The truth is I have my own share of spiritual shortcomings. I suspect most of the faithful do in one way or another. Earlier in my life, I even remember asking “Why should I believe?” when considering certain tenets of the faith.
Instead of finding criticism in his dubiety, I came to admire Catanoso’s raw honesty about his incertitude, about his often tenuous faith, and this humanness is perhaps what inspired me the most – even more than St. Gaetano’s documented miracles. Because Catanoso seems real. He is still seeking even as the book comes to a conclusion and isn’t that what we all must do – to not rest on our laurels and to continue to grow in our faith, no matter how small it may be at the present moment?
As a professional journalist, Catanoso admits his entire adult life has been about “asking questions and gathering details: evidence.” Ironically, it was his own saintly relative who believed you must illuminate the mind for the heart to follow. So, Catanoso, like so many fallen away Catholics is working on the illumination of the mind. This is a good start. May the heart follow… Because that’s what it ultimately takes: A faithful heart.
I only say this as someone who has, at times, also sought proof, certitude, and a more solid understanding in things pertaining to my faith. Throughout my spiritual life, I’ve often had to remind myself of the words of St. Augustine:
“Since it is God we are speaking of, we do not understand it. If we could not understand it, it would not be God.”
These same words are aptly included in Catanoso’s book.
Or, as a priest explains to Catanoso:
“For many people, there comes a time when you just start asking fewer questions because you accept that there are now answers to be had; you have to trust. You search and you search until ultimately, you have to say: ‘I believe.’ I don’t know if that’s going to happen to you. You’re a pragmatist. You’re a rationalist. You’re very American. That doesn’t mean you’re doomed. You have to be true to yourself. You have to be honest. But basically, it all comes down to one thing: Faith is a gift. Are you accepting the gift?”
Catanoso’s cousin the saint not only accepted this gift – he embraced it and made it a way of life. And with Padre Gaetano’s unwavering faith, his humility, his work on behalf of the poor as well as the physical suffering he endured from chronic health problems like arthritis and diabetes, he earned himself sainthood.
A friend of Gaetano, Monsignor Vincenzo Lembo said of the pious man after his death in 1963, “Indeed he was crazy, but he was crazy for God, like all great saints are.”

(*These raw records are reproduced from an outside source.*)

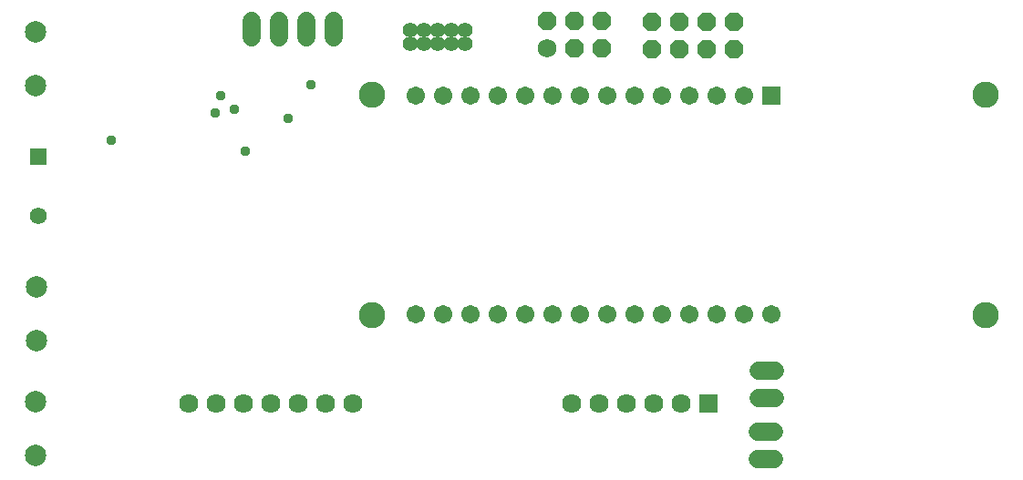
<source format=gbr>
G04 EAGLE Gerber RS-274X export*
G75*
%MOMM*%
%FSLAX34Y34*%
%LPD*%
%INSoldermask Bottom*%
%IPPOS*%
%AMOC8*
5,1,8,0,0,1.08239X$1,22.5*%
G01*
%ADD10C,1.727200*%
%ADD11P,1.869504X8X22.500000*%
%ADD12P,1.869504X8X202.500000*%
%ADD13C,1.727200*%
%ADD14R,1.711200X1.711200*%
%ADD15C,1.711200*%
%ADD16C,2.453200*%
%ADD17C,1.793200*%
%ADD18R,1.793200X1.793200*%
%ADD19C,1.993900*%
%ADD20C,1.422400*%
%ADD21R,1.574800X1.574800*%
%ADD22C,1.574800*%
%ADD23C,0.959600*%


D10*
X579800Y480200D03*
D11*
X605200Y480200D03*
X630600Y480200D03*
X579800Y505600D03*
X605200Y505600D03*
X630600Y505600D03*
D12*
X753400Y505190D03*
X728000Y505190D03*
X702600Y505190D03*
X677200Y505190D03*
X753400Y479790D03*
X728000Y479790D03*
X702600Y479790D03*
X677200Y479790D03*
D13*
X305530Y490460D02*
X305530Y505700D01*
X330930Y505700D02*
X330930Y490460D01*
X356330Y490460D02*
X356330Y505700D01*
X381730Y505700D02*
X381730Y490460D01*
D14*
X788652Y436600D03*
D15*
X763252Y436600D03*
X737852Y436600D03*
X712452Y436600D03*
X687052Y436600D03*
X661652Y436600D03*
X636252Y436600D03*
X610852Y436600D03*
X585452Y436600D03*
X560052Y436600D03*
X534652Y436600D03*
X509252Y436600D03*
X483852Y436600D03*
X458452Y436600D03*
X458452Y233400D03*
X483852Y233400D03*
X509252Y233400D03*
X534652Y233400D03*
X560052Y233400D03*
X585452Y233400D03*
X610852Y233400D03*
X636252Y233400D03*
X661652Y233400D03*
X687052Y233400D03*
X712452Y233400D03*
X737852Y233400D03*
X763252Y233400D03*
X788652Y233400D03*
D16*
X987500Y437500D03*
X987500Y232500D03*
X417500Y232500D03*
X417500Y437500D03*
D17*
X247400Y150000D03*
X272800Y150000D03*
X298200Y150000D03*
X323600Y150000D03*
X349000Y150000D03*
X374400Y150000D03*
X399800Y150000D03*
X628400Y150000D03*
X603000Y150000D03*
X653800Y150000D03*
X679200Y150000D03*
X704600Y150000D03*
D18*
X730000Y150000D03*
D19*
X106110Y258730D03*
X106110Y208692D03*
X105430Y152420D03*
X105430Y102382D03*
X104710Y495600D03*
X104710Y445562D03*
D20*
X503810Y497490D03*
X503810Y484790D03*
X491110Y497490D03*
X491110Y484790D03*
X478410Y497490D03*
X478410Y484790D03*
X465710Y497490D03*
X465710Y484790D03*
X453010Y497490D03*
X453010Y484790D03*
D13*
X776330Y155460D02*
X791570Y155460D01*
X791570Y180860D02*
X776330Y180860D01*
X776110Y123890D02*
X791350Y123890D01*
X791350Y98490D02*
X776110Y98490D01*
D21*
X107300Y379840D03*
D22*
X107300Y324722D03*
D23*
X340000Y415000D03*
X361188Y446532D03*
X289560Y423672D03*
X300000Y385000D03*
X271780Y420370D03*
X276860Y436880D03*
X175000Y395000D03*
M02*

</source>
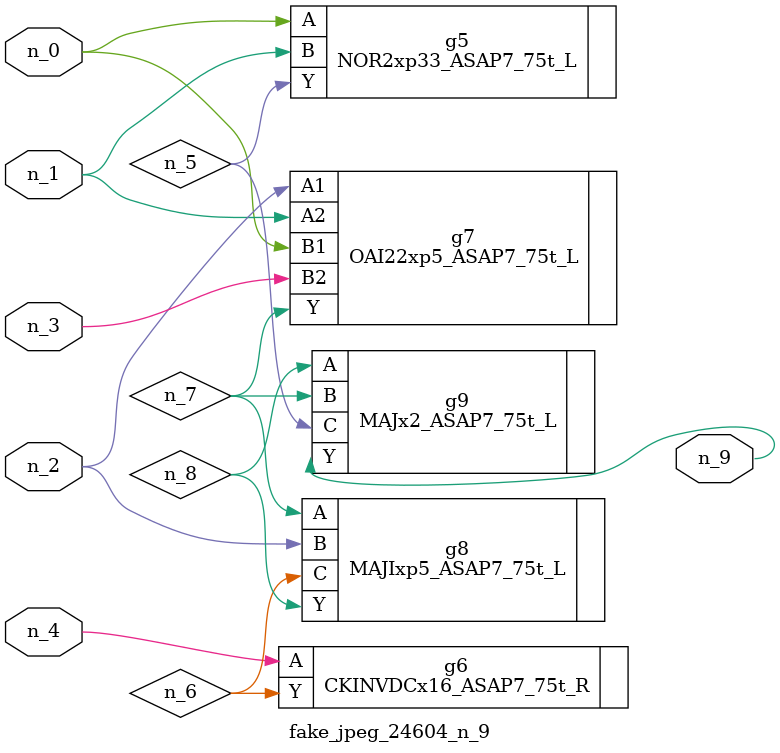
<source format=v>
module fake_jpeg_24604_n_9 (n_3, n_2, n_1, n_0, n_4, n_9);

input n_3;
input n_2;
input n_1;
input n_0;
input n_4;

output n_9;

wire n_8;
wire n_6;
wire n_5;
wire n_7;

NOR2xp33_ASAP7_75t_L g5 ( 
.A(n_0),
.B(n_1),
.Y(n_5)
);

CKINVDCx16_ASAP7_75t_R g6 ( 
.A(n_4),
.Y(n_6)
);

OAI22xp5_ASAP7_75t_L g7 ( 
.A1(n_2),
.A2(n_1),
.B1(n_0),
.B2(n_3),
.Y(n_7)
);

MAJIxp5_ASAP7_75t_L g8 ( 
.A(n_7),
.B(n_2),
.C(n_6),
.Y(n_8)
);

MAJx2_ASAP7_75t_L g9 ( 
.A(n_8),
.B(n_7),
.C(n_5),
.Y(n_9)
);


endmodule
</source>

So maybe believers are crazy for believing in things beyond understanding, for having faith when there is no hard evidence, for putting our confidence in saints and their friendship with Christ even when most of us will never witness a saintly miracle, but I’d rather be crazy for God than go crazy without Him.
I may be guilty of (hopeful) presumption, but I have an inkling Catanoso feels the same way because thanks to this miracle-making relative and the other faithful relatives he met in Italy, he may have received a miracle of his own: The realization that there is most definitely something bigger than himself.
I recommend My Cousin the Saint. It’s a good read and from a more pragmatic standpoint, the book enlightened me about what it means to be a saint (both according to Vatican standards and in God’s eyes) as well as prodded me to reexamine what it means to be a faithful Catholic. It is a book for the faithful, the doubtful, and everyone in between.